This Week’s “That Guy”: Martin Shkreli (aka “Pharma Bro”)

What has been developing over the past year and will inevitably end up as a Lifetime movie aptly titled “Wolf of Walgreen’s” culminated in a shitshow of a congressional...

What has been developing over the past year and will inevitably end up as a Lifetime movie aptly titled “Wolf of Walgreen’s” culminated in a shitshow of a congressional hearing last week. Akin to Michael Corleone’s inquest, Martin Shkreli made a mockery of our legislative branch by doing his best Dave Chappelle impression, repeatedly pleading the “fif”. As he sat in front of our countries law making body, he came just short of emulating masturbatory motions, flipping them the metaphorical bird with his flippant disregard and childish facial expressions. CSPAN ranks his miniscule amount of fucks given and unparalleled use of deflection ahead of even Mark McGwire’s infamous steroid inquiry.

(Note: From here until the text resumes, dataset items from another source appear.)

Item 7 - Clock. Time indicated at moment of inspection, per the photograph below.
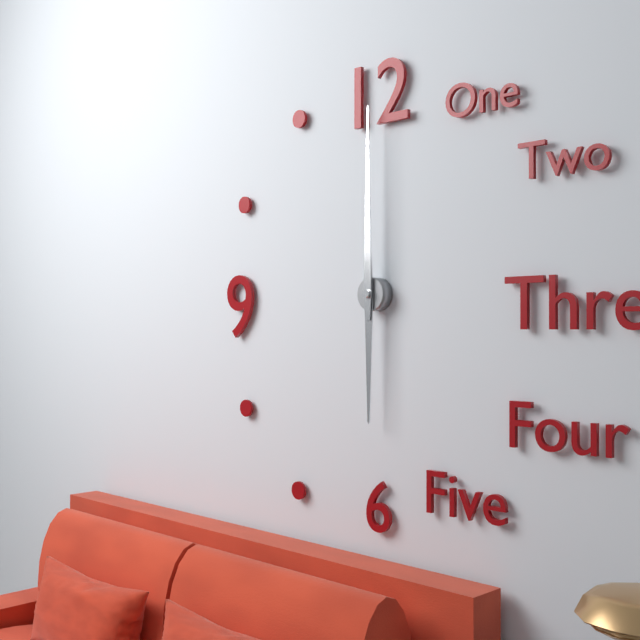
6:00
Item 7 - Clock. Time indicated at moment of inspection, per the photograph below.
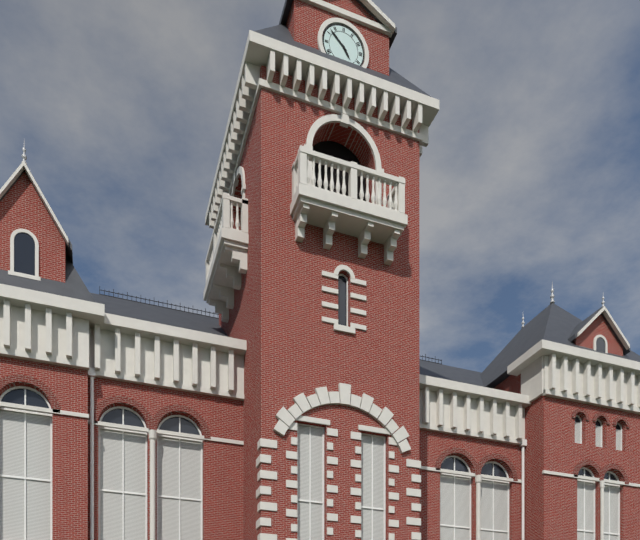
4:52
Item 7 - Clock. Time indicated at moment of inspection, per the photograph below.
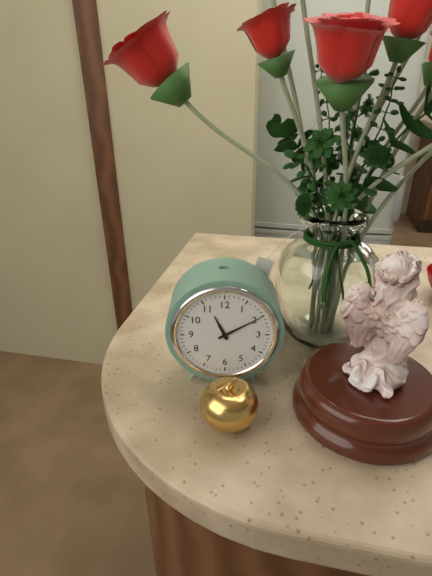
11:10
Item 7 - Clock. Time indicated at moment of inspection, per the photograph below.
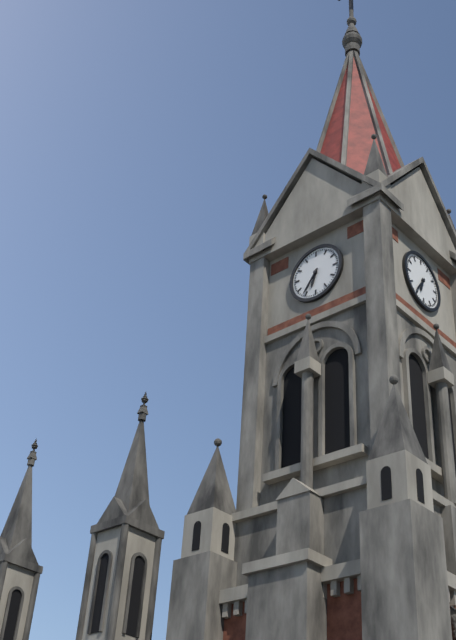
6:36
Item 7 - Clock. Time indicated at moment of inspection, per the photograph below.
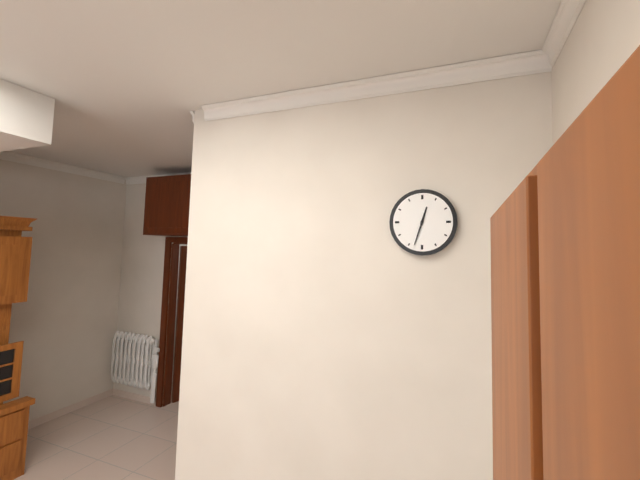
12:33
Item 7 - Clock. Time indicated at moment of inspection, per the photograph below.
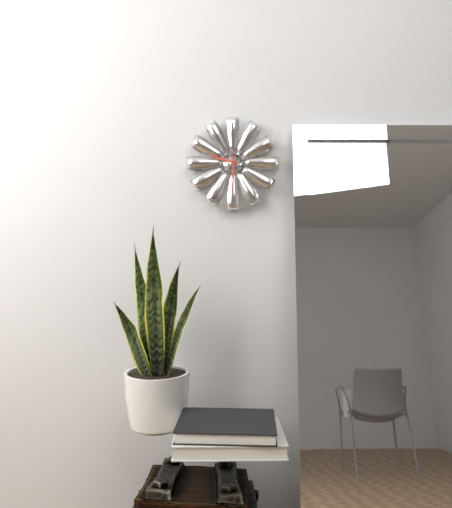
9:30
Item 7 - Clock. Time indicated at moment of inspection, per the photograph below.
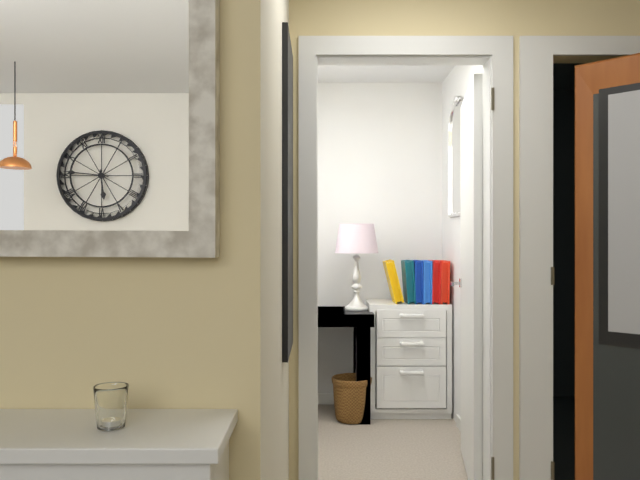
5:46
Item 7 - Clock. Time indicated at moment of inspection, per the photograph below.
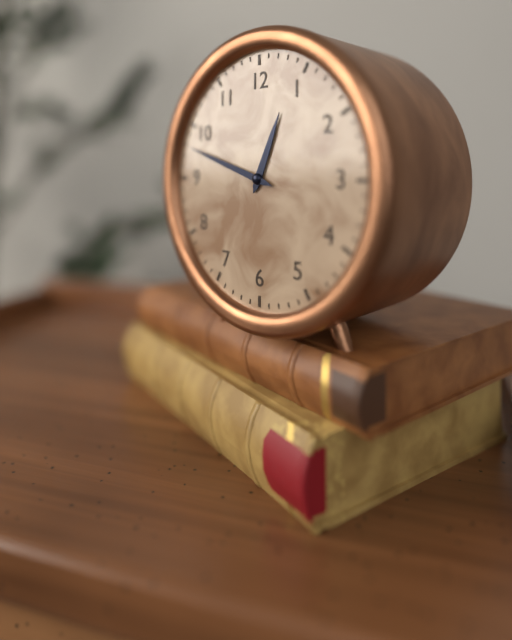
12:48
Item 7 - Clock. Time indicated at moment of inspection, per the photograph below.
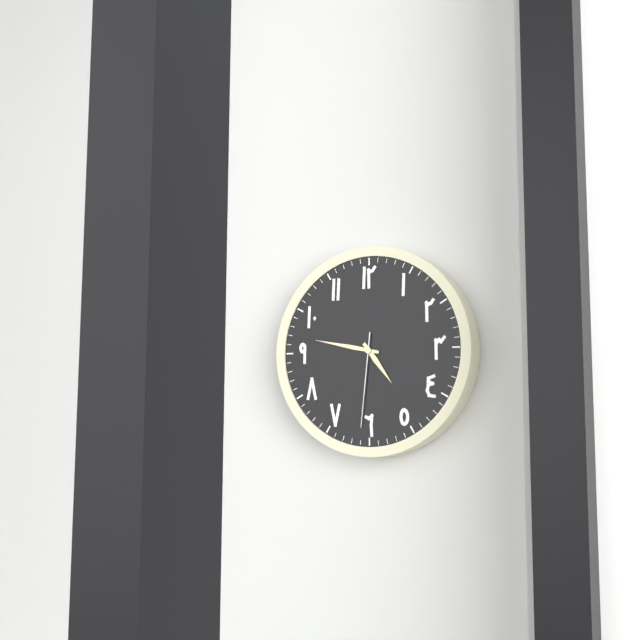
4:47:31
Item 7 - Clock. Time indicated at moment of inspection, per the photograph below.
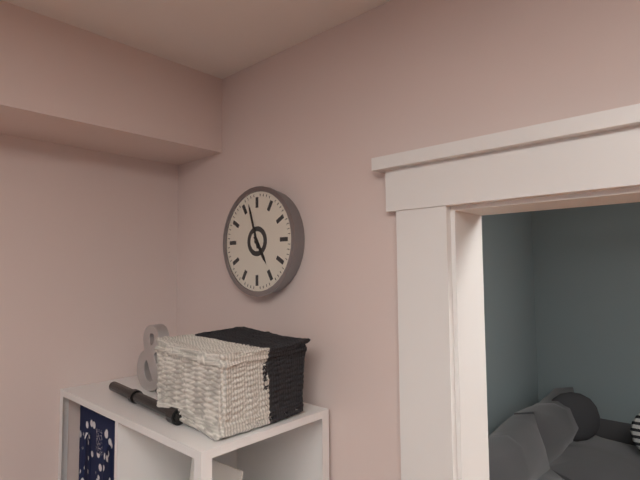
4:57
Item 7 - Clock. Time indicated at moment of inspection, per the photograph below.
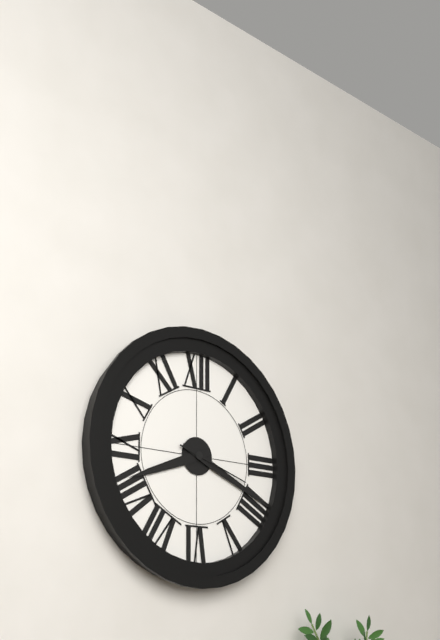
8:19:18
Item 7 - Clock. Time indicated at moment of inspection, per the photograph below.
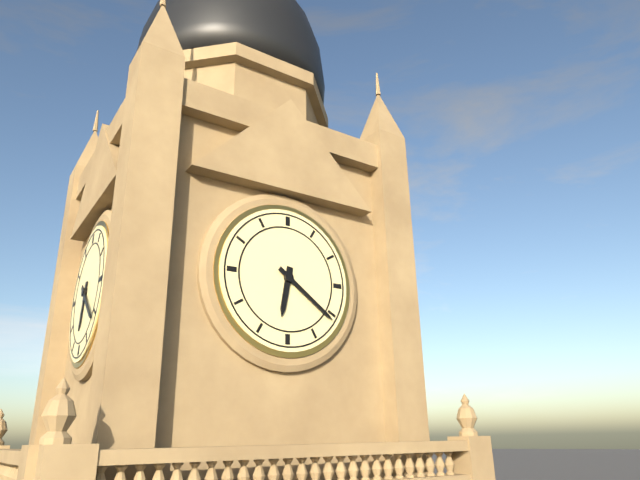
6:21
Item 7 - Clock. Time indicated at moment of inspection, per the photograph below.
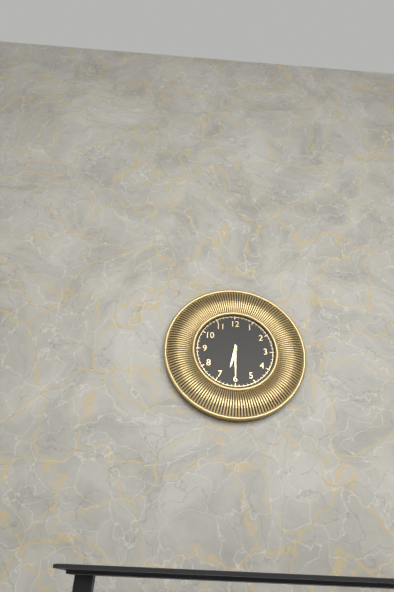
6:30
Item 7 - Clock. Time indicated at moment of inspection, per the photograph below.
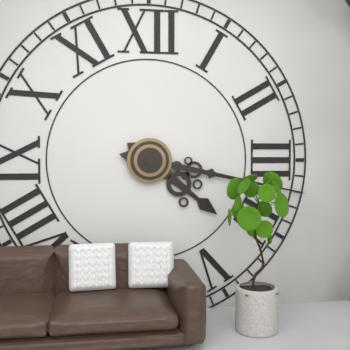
4:17
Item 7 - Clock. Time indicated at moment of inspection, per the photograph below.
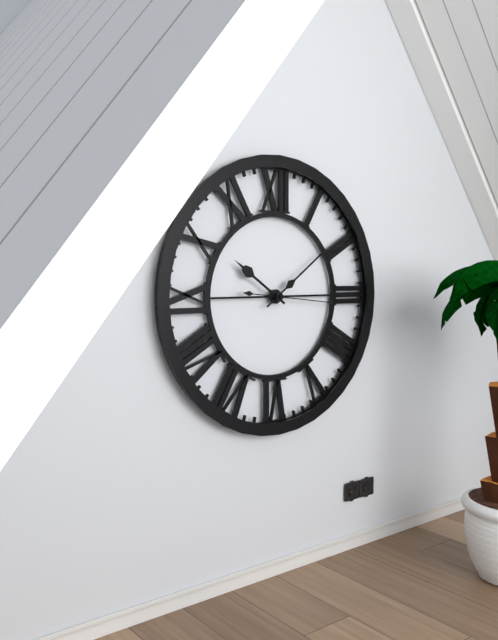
10:09:16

If Shkreli’s’ rope-a-dope act was his “dipping, dodging, ducking, diving and … dodging” of Congress’ questions, the sucker punch that brought him to fame was his company’s purchase and subsequent 5000% increase of a life saving prescription drug. But this textbook case of price gouging was just the first chapter of the “Douchebag Gospel According to Martin.” What he lacks in morals, he makes up for in an unequivocal set of testicles and an unwavering devotion to the C.R.E.A.M. (Cash Rules Everything Around Me, for all you honkey’s keeping score at home) school of thought. His lack of regard for human life would make Kevin Harlan proud, but outraged much of America. So much so that someone with a higher emotional IQ within his firm convinced him to gouge HIV victims less. But in Jordan Belfort fashion, the Voldermort of Capitalism decided to maintain the inflated price tag in what can only be described as a power move that would make Donald Trump’s knees quiver. He even had the audacity to claim pseudo-economic theory proves that his price increase made the drug equally, if not more readily available – thus confusing, and pissing off the American populous more.

Playing the role of villain, the Emperor of Rx was dubbed “pharma bro” for his bombastic actions, oozing swag and his general “white-ness.” For the record, the “bro” delegation is not giving asylum to Shkreli. He was undoubtedly beat up in high school, led the college Dungeon’s and Dragon’s team to a National Championship and is guilty of looking for love on the McDonald’s of the dating sites, OkCupid. This prescription poindexter embodies the suburban middle class white kid who broadcasts YouTube videos from the dark lair in his parents basement when he isn’t busy not getting laid. And the only thing more white than washing down pizza bagels with Sunny D is angstly pissing your parents off with loud, unedited rap music. So it’s no surprise that this epitome of white privilege would buy a $2 million Wu Tang CD then start a beef with a former gang member, Ghostface Killah, from the security of his maximum security compound.

Aside from a rocket-propelled ascent to the top of America’s shit-list, Shkreli seems to have the anti-Midas touch; everything he encounters seemingly turning into a steaming pile of dog shit with a mile of red tape and legal repercussions wrapped around it. Despite what most American’s think, Shkreli hasn’t necessarily done anything illegal at Turning. Well, nothing that has been uncovered yet. The John Calipari of capitalism has been indicted for his role is securities fraud and a possible ponzi scheme at the hedge fund he founded. His resume of unscrupulous behavior puts him with the all-time greats. A LinkedIn profile that reads like Edward Snowden’s and Bernie Madoff’s is the stuff of Dr. Evil’s recruiting departments dreams.

America can only hope that Shkreli’s company doesn’t hold the patent to a vaccine for the Zika virus or clean running water in Flint, Michigan. But before we are so quick to judge the most hated man in America, lets allow him to be a lesson to us all: if we ever buy a $2 million Wu-Tang album, lets torrent it so all of us can listen to it illegally. So remember kids, the Wu-Tang Clan ain’t nothing to fuck with, and neither is the American justice system. So I offer you this advice mere mortals: don’t try to play God and don’t be like this week’s that guy, Martin Shkreli.

TeeTime’s Two Cents: This may come as a surprise to some of you, but Shkreli is merely a neophyte in the Frat Castle that is the Pharma Industry. AARP card-carrying white men have ruled this boy’s club for years and have “wintered” and “summered” in places you can’t pronounce because of your IBS and asthma. I’m not defending Shkreli and I’m not condoning Bernie Sanders fearlessly lead us into the throes of socialism,  but the pharmaceutical industry is like the wild west and America needs a John Wayne to tame it. Any takers?